Başaran: Yeni dönemi kadınlar belirleyecek

ANKARA – HDP Kadın Meclisi Sözcüsü Ayşe Acar Başaran, önümüzdeki süreçte mücadeleyi büyüteceklerini belirterek, “Kadınlar yeni dönemi belirleyecek ve yeni Türkiye’yi kuracak. Bunu görmezden gelen her siyaset kaybetmeye mahkumdur” dedi.

Halkların Demokratik Partisi (HDP) 5’inci Olağan Büyük Kongresi gerçekleştirmesi ardından 16 Temmuz’da ilk Kadın Meclisi toplantısını gerçekleştirdi. Türkiye ve dünya siyasetindeki gelişmeler, kadın kazanımlarına yönelik saldırılar ve yeni dönemde kadın mücadelesinin nasıl güçlendirileceğine dair tartışmalar yürütüldü.
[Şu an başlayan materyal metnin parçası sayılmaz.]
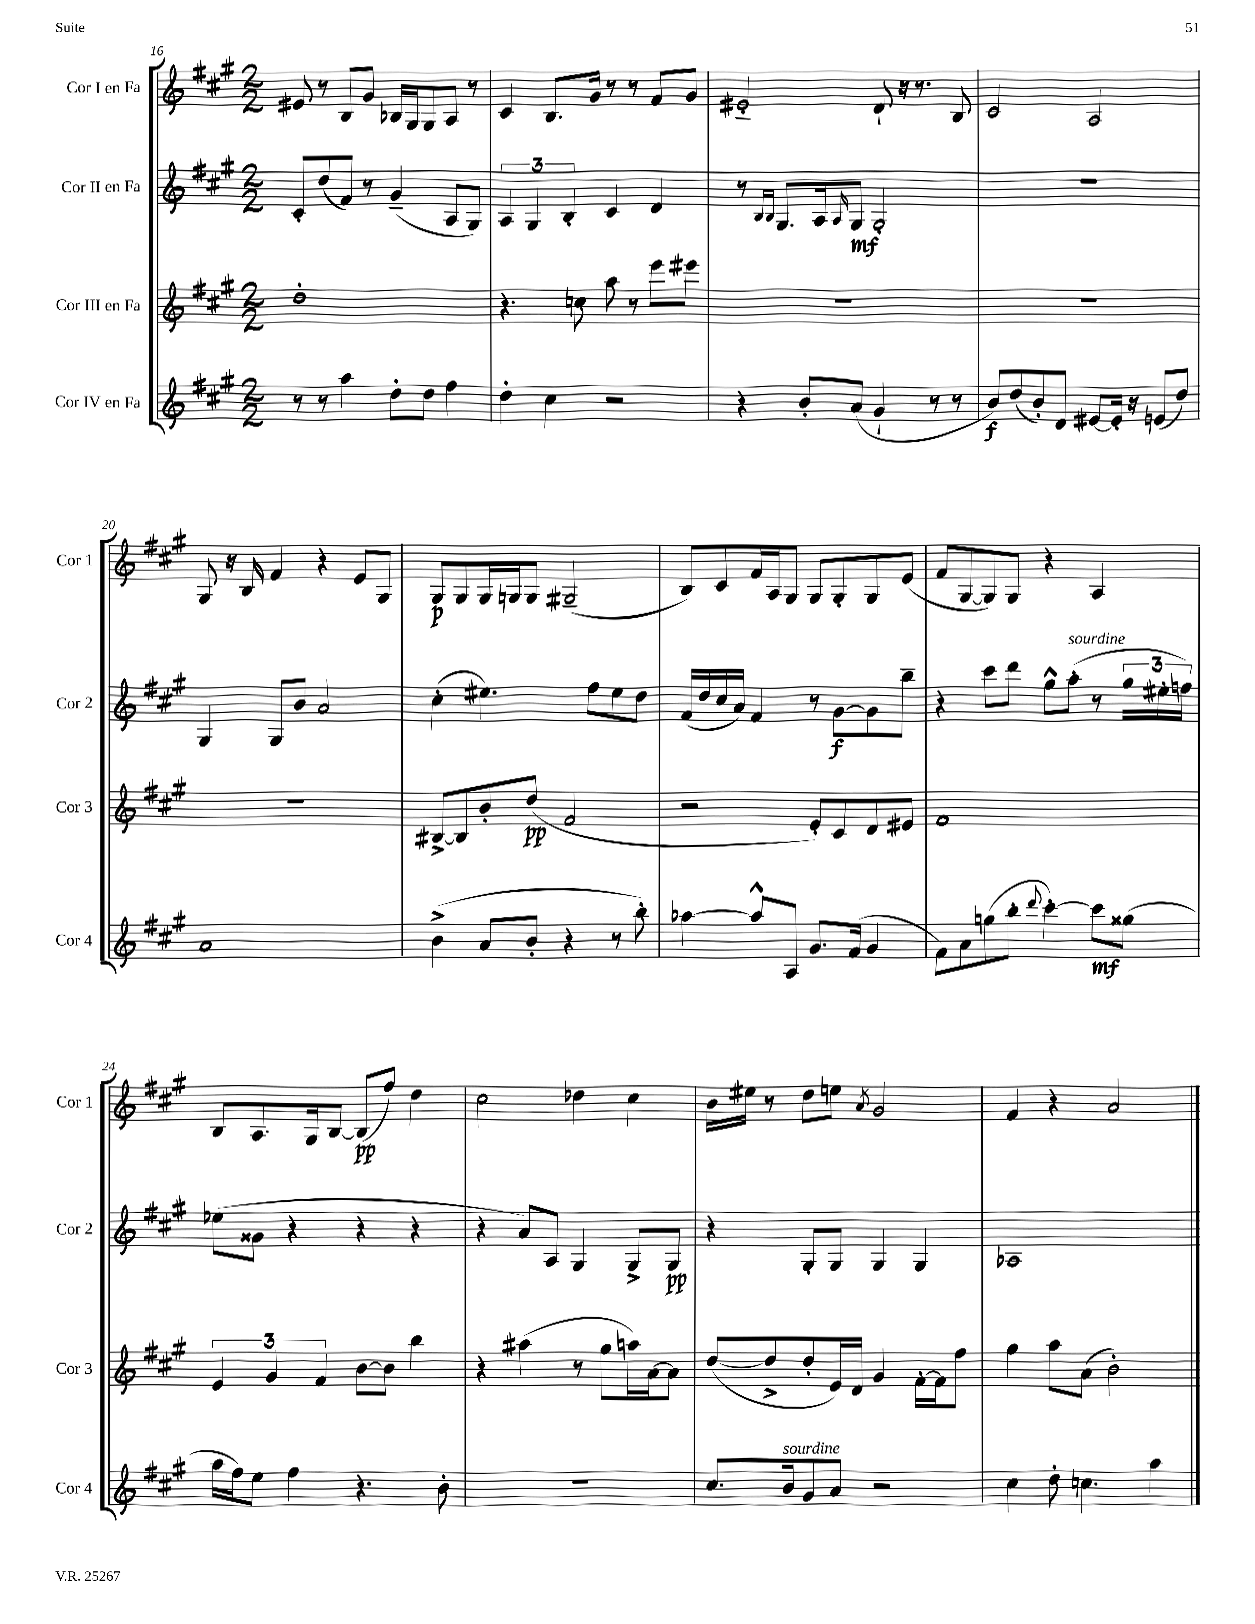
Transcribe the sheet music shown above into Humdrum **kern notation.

**kern	**dynam	**kern	**dynam	**kern	**dynam	**kern	**dynam
*part4	*part4	*part3	*part3	*part2	*part2	*part1	*part1
*staff4	*staff4	*staff3	*staff3	*staff2	*staff2	*staff1	*staff1
*I"Cor IV en Fa	*	*I"Cor III en Fa	*	*I"Cor II en Fa	*	*I"Cor I en Fa	*
*I'Cor 4	*	*I'Cor 3	*	*I'Cor 2	*	*I'Cor 1	*
*clefG2	*	*clefG2	*	*clefG2	*	*clefG2	*
*k[f#c#g#]	*	*k[f#c#g#]	*	*k[f#c#g#]	*	*k[f#c#g#]	*
*M2/2	*	*M2/2	*	*M2/2	*	*M2/2	*
=16	=16	=16	=16	=16	=16	=16	=16
8r	.	1dd'	.	8c#'/L	.	8e#X/	.
8r	.	.	.	(8dd/	.	8r	.
4aa\	.	.	.	8f#/J)	.	8B/L	.
.	.	.	.	8r	.	8g#/J	.
8dd'\L	.	.	.	(4g#~/	.	16B-X/LL	.
.	.	.	.	.	.	16G#/J	.
8dd\J	.	.	.	.	.	8G#/	.
4ff#\	.	.	.	8A/L	.	8A/J	.
.	.	.	.	8G#/J)	.	8r	.
=17	=17	=17	=17	=17	=17	=17	=17
4dd'\	.	4.r	.	6A/	.	4c#/	.
.	.	.	.	6G#/	.	.	.
4cc#\	.	.	.	.	.	8.B/L	.
.	.	.	.	6B'/	.	.	.
.	.	8ccn\	.	.	.	.	.
.	.	.	.	.	.	16g#/Jk	.
2r	.	8aa\	.	4c#/	.	8r	.
.	.	8r	.	.	.	8r	.
.	.	8eee\L	.	4d/	.	8f#/L	.
.	.	8eee#X\J	.	.	.	8g#/J	.
=18	=18	=18	=18	=18	=18	=18	=18
4r	.	1r	.	8r	.	2e#X/	.
.	.	.	.	16qqB/LL	.	.	.
.	.	.	.	16qqB/JJ	.	.	.
.	.	.	.	8.G#/L	.	.	.
8b'/L	.	.	.	.	.	.	.
.	.	.	.	16A/k	.	.	.
.	.	.	.	16qqA/	.	.	.
(8a/J	.	.	.	8G#/J	mf	.	.
4g#`/	.	.	.	2G#'/	.	8d`/	.
.	.	.	.	.	.	16r	.
.	.	.	.	.	.	8.r	.
8r	.	.	.	.	.	.	.
8r	.	.	.	.	.	8B/	.
=19	=19	=19	=19	=19	=19	=19	=19
8b/L)	f	1r	.	1r	.	2c#/	.
(8dd/	.	.	.	.	.	.	.
8b'/)	.	.	.	.	.	.	.
8d/J	.	.	.	.	.	.	.
[8e#X/L	.	.	.	.	.	2A/	.
16e#'/Jk]	.	.	.	.	.	.	.
16r	.	.	.	.	.	.	.
(8en/L	.	.	.	.	.	.	.
8dd/J)	.	.	.	.	.	.	.
!!LO:LB:g=z
=20	=20	=20	=20	=20	=20	=20	=20
1a	.	1r	.	4G#/	.	8G#/	.
.	.	.	.	.	.	16r	.
.	.	.	.	.	.	16B/	.
.	.	.	.	8G#/L	.	4f#/	.
.	.	.	.	8b/J	.	.	.
.	.	.	.	2a/	.	4r	.
.	.	.	.	.	.	8e/L	.
.	.	.	.	.	.	8G#/J	.
=21	=21	=21	=21	=21	=21	=21	=21
(4b^\	.	[8B#X^/L	.	(4cc#'\	.	8G#/L	p
.	.	8B#/]	.	.	.	8G#/	.
8a/L	.	8b'/	.	4.ee#X\)	.	16G#/L	.
.	.	.	.	.	.	16Gn/J	.
8b'/J	.	(8dd/J	pp	.	.	8G/J	.
4r	.	2f#/	.	.	.	(2G#X~/	.
.	.	.	.	8ff#\L	.	.	.
8r	.	.	.	8ee#\	.	.	.
8bb'\)	.	.	.	8dd\J	.	.	.
=22	=22	=22	=22	=22	=22	=22	=22
[4aa-X\	.	2r	.	(16f#/LL	.	8B/L)	.
.	.	.	.	16dd/	.	.	.
.	.	.	.	16cc#/	.	8c#/	.
.	.	.	.	16a/JJ)	.	.	.
8aa-^^/L]	.	.	.	4f#/	.	16f#/L	.
.	.	.	.	.	.	16A/J	.
8A/J	.	.	.	.	.	8G#/J	.
8.g#/L	.	8e'/L)	.	8r	.	8G#/L	.
.	.	8c#/	.	[8g#\L	f	8G#'/	.
(16f#/Jk	.	.	.	.	.	.	.
4g#/	.	8d/	.	8g#\]	.	8G#/	.
.	.	8e#X/J	.	8bb~\J	.	(8e/J	.
=23	=23	=23	=23	=23	=23	=23	=23
8f#\L)	.	1f#	.	4r	.	8f#/L	.
8a\	.	.	.	.	.	[8G#/	.
(8ggn\	.	.	.	8ccc#\L	.	8G#/])	.
8bb'\J	.	.	.	8ddd\J	.	8G#/J	.
8qqddd/	.	.	.	.	.	.	.
[4ccc#'\)	.	.	.	8gg#^^\L	.	4r	.
!	!	!	!	!LO:TX:a:i:t=sourdine	!	!	!
.	.	.	.	(8aa'\J	.	.	.
8ccc#\L]	mf	.	.	8r	.	4A/	.
(8gg##X\J	.	.	.	24gg#\LL	.	.	.
.	.	.	.	24ee#X'\	.	.	.
.	.	.	.	24ffn\JJ)	.	.	.
!!LO:LB:g=z
=24	=24	=24	=24	=24	=24	=24	=24
16aa\LL	.	6e/	.	(8ee-X\L	.	8B/L	.
16ff#\J)	.	.	.	.	.	.	.
8ee\J	.	.	.	8g##X\J	.	8.A/	.
.	.	6g#/	.	.	.	.	.
4ff#\	.	.	.	4r	.	.	.
.	.	.	.	.	.	16G#/k	.
.	.	6f#/	.	.	.	.	.
.	.	.	.	.	.	[8B/J	.
4.r	.	[8b\L	.	4r	.	(8B/L]	pp
.	.	8b\J]	.	.	.	8ff#/J)	.
.	.	4bb\	.	4r	.	4dd\	.
8b'\	.	.	.	.	.	.	.
=25	=25	=25	=25	=25	=25	=25	=25
1r	.	4r	.	4r	.	2cc#\	.
.	.	(4aa#X\	.	8a/L)	.	.	.
.	.	.	.	8A/J	.	.	.
.	.	8r	.	4G#/	.	4dd-X\	.
.	.	8gg#\L	.	.	.	.	.
.	.	16aan\L)	.	8G#^/L	.	4cc#\	.
.	.	[16a\J	.	.	.	.	.
.	.	8a\J]	.	8G#/J	pp	.	.
=26	=26	=26	=26	=26	=26	=26	=26
8.cc#/L	.	([8dd/L	.	4r	.	16b\LL	.
.	.	.	.	.	.	16ee#X\JJ	.
.	.	8dd^/]	.	.	.	8r	.
!LO:TX:a:i:t=sourdine	!	!	!	!	!	!	!
16b/k	.	.	.	.	.	.	.
8g#/	.	8dd'/	.	8G#'/L	.	8dd\L	.
8a/J	.	16e/L)	.	8G#/J	.	8een\J	.
.	.	16d/JJ	.	.	.	.	.
.	.	.	.	.	.	8qa/	.
2r	.	4g#/	.	4G#/	.	2g#/	.
.	.	[16f#'\LL	.	4G#/	.	.	.
.	.	16f#\J]	.	.	.	.	.
.	.	8ff#\J	.	.	.	.	.
=27	=27	=27	=27	=27	=27	=27	=27
4cc#\	.	4gg#\	.	1A-X	.	4f#/	.
8dd'\	.	8aa\L	.	.	.	4r	.
4.ccn\	.	(8a\J	.	.	.	.	.
.	.	2b'\)	.	.	.	2a/	.
4aa\	.	.	.	.	.	.	.
==	==	==	==	==	==	==	==
*-	*-	*-	*-	*-	*-	*-	*-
Kadına yönelik saldırıların “kırım” haline geldiği Türkiye’de, HDP Kadın Meclisi yeni dönemde daha örgütlü ve dinamik bir mücadele yürütme kararlılığında.

HDP Kadın Meclisi Sözcüsü Ayşe Acar Başaran da, kongrelerini mora boyadıklarını hatırlatarak, güçlü ve dinamik bir kadın meclisi ile yola devam edeceklerini söyledi. AKP’li Cumhurbaşkanı Tayyip Erdoğan’ın imzasıyla feshedilen İstanbul Sözleşmesi’ne dair Danıştay’ın son verdiği kararında kadınlar için yok hükmünde olduğunu kaydeden Başaran, “Bizler İstanbul Sözleşmesini uygulayacağız” dedi.

HDP’li Başaran, yeni dönem politikaları, kararları ve kadına yönelik saldırılara dair Mezopotamya Ajansı’nın (MA) sorularını yanıtladı.

HDP, 5’inci Olağan Kongresi’ni gerçekleştirdi. Partiniz üzerindeki baskılar, kriminalize etme politikalarına karşı kadınlarında yoğunlukta olduğu on binler kongreye katıldı. Öncelikle partinizin kongresini siz nasıl okudunuz? Halk iktidara net nasıl bir mesaj verdi?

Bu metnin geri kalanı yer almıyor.